• _Tâche à faire_
Dans le passage cité, avec quoi le naturel avait-il presque entièrement coupé ses liens ?

Pendant la nuit, il fallut employer la mousquetade pour écarter les embarcations qui s’approchaient dans l’intention de surprendre le vaisseau. Le lendemain, on embarqua le naturel et on le conduisit sur un îlot qu’on appela, depuis, île de l’Aiguade. À peine était-il débarqué, qu’on s’aperçut qu’il avait presque entièrement coupé ses liens avec une coquille tranchante.

On ramena le jeune sauvage par un autre chemin au bord de la mer ; lorsqu’il vit qu’on voulait le rembarquer, il se roula sur le rivage en poussant des hurlements, et, dans sa fureur, il mordait le sable.

Les matelots parvinrent enfin à découvrir une source assez abondante, et ils purent faire du bois. Un des arbres que l’on coupa parut propre à la teinture, car il teignait en rouge l’eau de la mer. On fit bouillir l’écorce, et les pièces de coton qu’on trempa dans cette décoction prirent une teinte rouge très prononcée.

Quelques choux palmistes, de très bonnes huîtres et plusieurs sortes de coquillages fournirent de précieux rafraîchissements à l’équipage. Le Saint-Jean-Baptiste comptait, en effet, beaucoup de scorbutiques. Surville avait espéré que cette relâche les remettrait ; mais la pluie, qui ne cessa pas de tomber pendant six jours, empira tellement leur mal, que trois d’entre eux périrent avant même qu’on eût quitté le mouillage.

• _Données affichées_
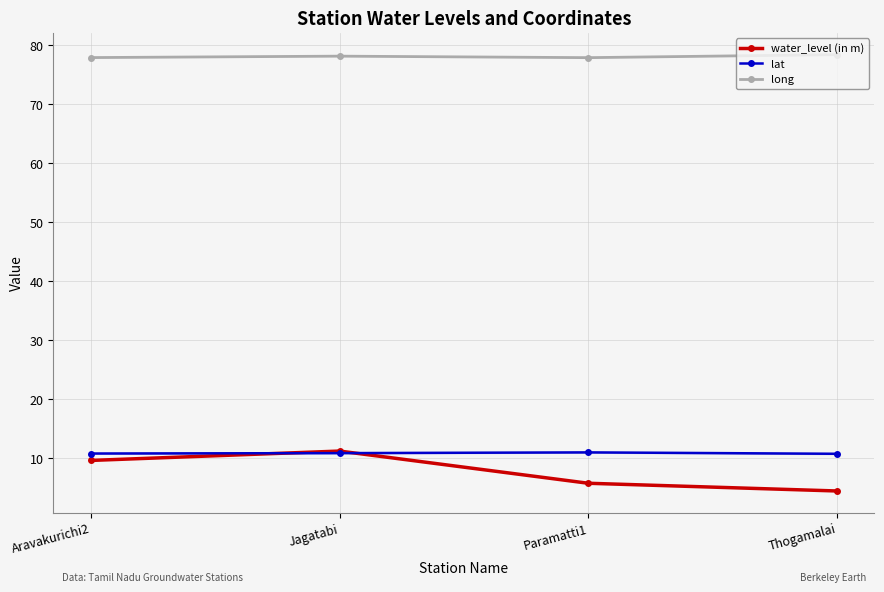

Is it true that long equals 109.9 at Thogamalai?

False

• _Corrigé de l'exercice_
Avec une coquille tranchante.